* _Prompt_
An exact copy of the listing is what is needed; please output it in full.

* _Data_

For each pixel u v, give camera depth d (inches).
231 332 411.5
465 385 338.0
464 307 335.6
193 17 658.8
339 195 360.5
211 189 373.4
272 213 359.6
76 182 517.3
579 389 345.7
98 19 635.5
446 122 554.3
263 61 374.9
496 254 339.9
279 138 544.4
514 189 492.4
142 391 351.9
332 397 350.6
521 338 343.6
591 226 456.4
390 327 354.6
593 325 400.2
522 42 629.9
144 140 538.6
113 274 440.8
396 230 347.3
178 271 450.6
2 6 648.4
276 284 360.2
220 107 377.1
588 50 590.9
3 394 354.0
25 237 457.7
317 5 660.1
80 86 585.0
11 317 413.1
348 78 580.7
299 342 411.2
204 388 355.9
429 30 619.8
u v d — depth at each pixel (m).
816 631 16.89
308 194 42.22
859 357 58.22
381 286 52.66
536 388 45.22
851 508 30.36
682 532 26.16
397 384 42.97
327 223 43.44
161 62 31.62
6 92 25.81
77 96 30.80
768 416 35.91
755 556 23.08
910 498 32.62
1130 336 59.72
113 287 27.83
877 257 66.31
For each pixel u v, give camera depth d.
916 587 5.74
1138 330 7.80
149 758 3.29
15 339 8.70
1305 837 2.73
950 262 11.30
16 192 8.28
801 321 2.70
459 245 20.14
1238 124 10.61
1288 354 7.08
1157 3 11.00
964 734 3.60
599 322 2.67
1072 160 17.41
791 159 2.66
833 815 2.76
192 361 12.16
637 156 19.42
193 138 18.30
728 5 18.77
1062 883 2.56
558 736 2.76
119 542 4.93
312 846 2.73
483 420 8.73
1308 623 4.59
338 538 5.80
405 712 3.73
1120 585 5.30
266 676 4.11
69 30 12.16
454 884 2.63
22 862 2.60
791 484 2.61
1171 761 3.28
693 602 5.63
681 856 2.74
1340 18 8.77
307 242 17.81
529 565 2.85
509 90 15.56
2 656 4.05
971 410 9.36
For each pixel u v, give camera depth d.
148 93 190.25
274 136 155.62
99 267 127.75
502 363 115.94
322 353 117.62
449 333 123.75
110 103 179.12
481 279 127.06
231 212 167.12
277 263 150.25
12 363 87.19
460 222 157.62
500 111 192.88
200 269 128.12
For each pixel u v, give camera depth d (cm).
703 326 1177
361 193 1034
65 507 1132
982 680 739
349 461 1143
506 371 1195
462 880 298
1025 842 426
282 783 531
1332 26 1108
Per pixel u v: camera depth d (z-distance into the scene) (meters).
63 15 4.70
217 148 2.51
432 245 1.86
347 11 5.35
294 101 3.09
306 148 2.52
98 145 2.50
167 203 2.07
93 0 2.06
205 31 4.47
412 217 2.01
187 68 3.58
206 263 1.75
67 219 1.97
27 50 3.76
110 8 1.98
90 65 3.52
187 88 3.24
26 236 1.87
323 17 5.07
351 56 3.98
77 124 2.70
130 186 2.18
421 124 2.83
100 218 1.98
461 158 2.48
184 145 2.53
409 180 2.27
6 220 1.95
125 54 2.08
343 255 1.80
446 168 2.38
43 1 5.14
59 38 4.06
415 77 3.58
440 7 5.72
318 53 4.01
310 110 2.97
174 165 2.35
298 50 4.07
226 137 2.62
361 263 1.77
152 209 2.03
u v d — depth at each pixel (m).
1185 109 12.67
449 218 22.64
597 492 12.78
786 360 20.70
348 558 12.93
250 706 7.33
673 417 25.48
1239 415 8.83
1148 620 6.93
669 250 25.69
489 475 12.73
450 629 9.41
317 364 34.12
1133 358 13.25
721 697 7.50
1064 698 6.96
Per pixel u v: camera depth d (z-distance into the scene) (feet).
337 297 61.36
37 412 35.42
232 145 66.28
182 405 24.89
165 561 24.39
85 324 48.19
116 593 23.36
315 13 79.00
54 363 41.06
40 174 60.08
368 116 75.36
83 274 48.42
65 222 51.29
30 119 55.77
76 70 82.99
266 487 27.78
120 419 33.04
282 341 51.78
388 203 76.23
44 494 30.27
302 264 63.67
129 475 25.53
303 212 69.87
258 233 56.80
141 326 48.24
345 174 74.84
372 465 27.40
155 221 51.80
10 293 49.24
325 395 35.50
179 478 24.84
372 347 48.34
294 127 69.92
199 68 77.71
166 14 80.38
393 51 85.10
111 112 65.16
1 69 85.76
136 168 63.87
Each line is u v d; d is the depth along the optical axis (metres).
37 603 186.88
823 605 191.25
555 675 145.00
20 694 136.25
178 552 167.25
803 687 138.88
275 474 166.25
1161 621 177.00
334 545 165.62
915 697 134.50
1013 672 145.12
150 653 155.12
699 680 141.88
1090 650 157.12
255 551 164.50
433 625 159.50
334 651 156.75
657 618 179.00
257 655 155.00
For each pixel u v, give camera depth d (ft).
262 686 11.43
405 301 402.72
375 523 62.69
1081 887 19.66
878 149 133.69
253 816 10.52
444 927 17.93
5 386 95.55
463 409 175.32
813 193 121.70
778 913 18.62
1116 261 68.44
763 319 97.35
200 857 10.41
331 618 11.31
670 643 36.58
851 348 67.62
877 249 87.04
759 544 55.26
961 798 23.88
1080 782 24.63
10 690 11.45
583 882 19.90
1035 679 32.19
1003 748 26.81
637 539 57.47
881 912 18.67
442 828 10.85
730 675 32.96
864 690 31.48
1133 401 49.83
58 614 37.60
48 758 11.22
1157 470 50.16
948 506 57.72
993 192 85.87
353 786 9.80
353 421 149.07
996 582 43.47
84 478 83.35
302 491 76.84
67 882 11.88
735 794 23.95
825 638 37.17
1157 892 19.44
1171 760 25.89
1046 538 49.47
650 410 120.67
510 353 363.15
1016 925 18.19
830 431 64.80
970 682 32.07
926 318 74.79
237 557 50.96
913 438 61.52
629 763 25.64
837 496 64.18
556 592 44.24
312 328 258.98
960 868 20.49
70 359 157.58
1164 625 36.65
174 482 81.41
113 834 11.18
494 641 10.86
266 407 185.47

* _Output for this exercise_
For each pixel u v, give camera depth d (inches).
231 332 411.5
465 385 338.0
464 307 335.6
193 17 658.8
339 195 360.5
211 189 373.4
272 213 359.6
76 182 517.3
579 389 345.7
98 19 635.5
446 122 554.3
263 61 374.9
496 254 339.9
279 138 544.4
514 189 492.4
142 391 351.9
332 397 350.6
521 338 343.6
591 226 456.4
390 327 354.6
593 325 400.2
522 42 629.9
144 140 538.6
113 274 440.8
396 230 347.3
178 271 450.6
2 6 648.4
276 284 360.2
220 107 377.1
588 50 590.9
3 394 354.0
25 237 457.7
317 5 660.1
80 86 585.0
11 317 413.1
348 78 580.7
299 342 411.2
204 388 355.9
429 30 619.8
u v d — depth at each pixel (m).
816 631 16.89
308 194 42.22
859 357 58.22
381 286 52.66
536 388 45.22
851 508 30.36
682 532 26.16
397 384 42.97
327 223 43.44
161 62 31.62
6 92 25.81
77 96 30.80
768 416 35.91
755 556 23.08
910 498 32.62
1130 336 59.72
113 287 27.83
877 257 66.31
For each pixel u v, give camera depth d.
916 587 5.74
1138 330 7.80
149 758 3.29
15 339 8.70
1305 837 2.73
950 262 11.30
16 192 8.28
801 321 2.70
459 245 20.14
1238 124 10.61
1288 354 7.08
1157 3 11.00
964 734 3.60
599 322 2.67
1072 160 17.41
791 159 2.66
833 815 2.76
192 361 12.16
637 156 19.42
193 138 18.30
728 5 18.77
1062 883 2.56
558 736 2.76
119 542 4.93
312 846 2.73
483 420 8.73
1308 623 4.59
338 538 5.80
405 712 3.73
1120 585 5.30
266 676 4.11
69 30 12.16
454 884 2.63
22 862 2.60
791 484 2.61
1171 761 3.28
693 602 5.63
681 856 2.74
1340 18 8.77
307 242 17.81
529 565 2.85
509 90 15.56
2 656 4.05
971 410 9.36
For each pixel u v, give camera depth d.
148 93 190.25
274 136 155.62
99 267 127.75
502 363 115.94
322 353 117.62
449 333 123.75
110 103 179.12
481 279 127.06
231 212 167.12
277 263 150.25
12 363 87.19
460 222 157.62
500 111 192.88
200 269 128.12
For each pixel u v, give camera depth d (cm).
703 326 1177
361 193 1034
65 507 1132
982 680 739
349 461 1143
506 371 1195
462 880 298
1025 842 426
282 783 531
1332 26 1108
Per pixel u v: camera depth d (z-distance into the scene) (meters).
63 15 4.70
217 148 2.51
432 245 1.86
347 11 5.35
294 101 3.09
306 148 2.52
98 145 2.50
167 203 2.07
93 0 2.06
205 31 4.47
412 217 2.01
187 68 3.58
206 263 1.75
67 219 1.97
27 50 3.76
110 8 1.98
90 65 3.52
187 88 3.24
26 236 1.87
323 17 5.07
351 56 3.98
77 124 2.70
130 186 2.18
421 124 2.83
100 218 1.98
461 158 2.48
184 145 2.53
409 180 2.27
6 220 1.95
125 54 2.08
343 255 1.80
446 168 2.38
43 1 5.14
59 38 4.06
415 77 3.58
440 7 5.72
318 53 4.01
310 110 2.97
174 165 2.35
298 50 4.07
226 137 2.62
361 263 1.77
152 209 2.03
u v d — depth at each pixel (m).
1185 109 12.67
449 218 22.64
597 492 12.78
786 360 20.70
348 558 12.93
250 706 7.33
673 417 25.48
1239 415 8.83
1148 620 6.93
669 250 25.69
489 475 12.73
450 629 9.41
317 364 34.12
1133 358 13.25
721 697 7.50
1064 698 6.96
Per pixel u v: camera depth d (z-distance into the scene) (feet).
337 297 61.36
37 412 35.42
232 145 66.28
182 405 24.89
165 561 24.39
85 324 48.19
116 593 23.36
315 13 79.00
54 363 41.06
40 174 60.08
368 116 75.36
83 274 48.42
65 222 51.29
30 119 55.77
76 70 82.99
266 487 27.78
120 419 33.04
282 341 51.78
388 203 76.23
44 494 30.27
302 264 63.67
129 475 25.53
303 212 69.87
258 233 56.80
141 326 48.24
345 174 74.84
372 465 27.40
155 221 51.80
10 293 49.24
325 395 35.50
179 478 24.84
372 347 48.34
294 127 69.92
199 68 77.71
166 14 80.38
393 51 85.10
111 112 65.16
1 69 85.76
136 168 63.87
Each line is u v d; d is the depth along the optical axis (metres).
37 603 186.88
823 605 191.25
555 675 145.00
20 694 136.25
178 552 167.25
803 687 138.88
275 474 166.25
1161 621 177.00
334 545 165.62
915 697 134.50
1013 672 145.12
150 653 155.12
699 680 141.88
1090 650 157.12
255 551 164.50
433 625 159.50
334 651 156.75
657 618 179.00
257 655 155.00
For each pixel u v, give camera depth d (ft).
262 686 11.43
405 301 402.72
375 523 62.69
1081 887 19.66
878 149 133.69
253 816 10.52
444 927 17.93
5 386 95.55
463 409 175.32
813 193 121.70
778 913 18.62
1116 261 68.44
763 319 97.35
200 857 10.41
331 618 11.31
670 643 36.58
851 348 67.62
877 249 87.04
759 544 55.26
961 798 23.88
1080 782 24.63
10 690 11.45
583 882 19.90
1035 679 32.19
1003 748 26.81
637 539 57.47
881 912 18.67
442 828 10.85
730 675 32.96
864 690 31.48
1133 401 49.83
58 614 37.60
48 758 11.22
1157 470 50.16
948 506 57.72
993 192 85.87
353 786 9.80
353 421 149.07
996 582 43.47
84 478 83.35
302 491 76.84
67 882 11.88
735 794 23.95
825 638 37.17
1157 892 19.44
1171 760 25.89
1046 538 49.47
650 410 120.67
510 353 363.15
1016 925 18.19
830 431 64.80
970 682 32.07
926 318 74.79
237 557 50.96
913 438 61.52
629 763 25.64
837 496 64.18
556 592 44.24
312 328 258.98
960 868 20.49
70 359 157.58
1164 625 36.65
174 482 81.41
113 834 11.18
494 641 10.86
266 407 185.47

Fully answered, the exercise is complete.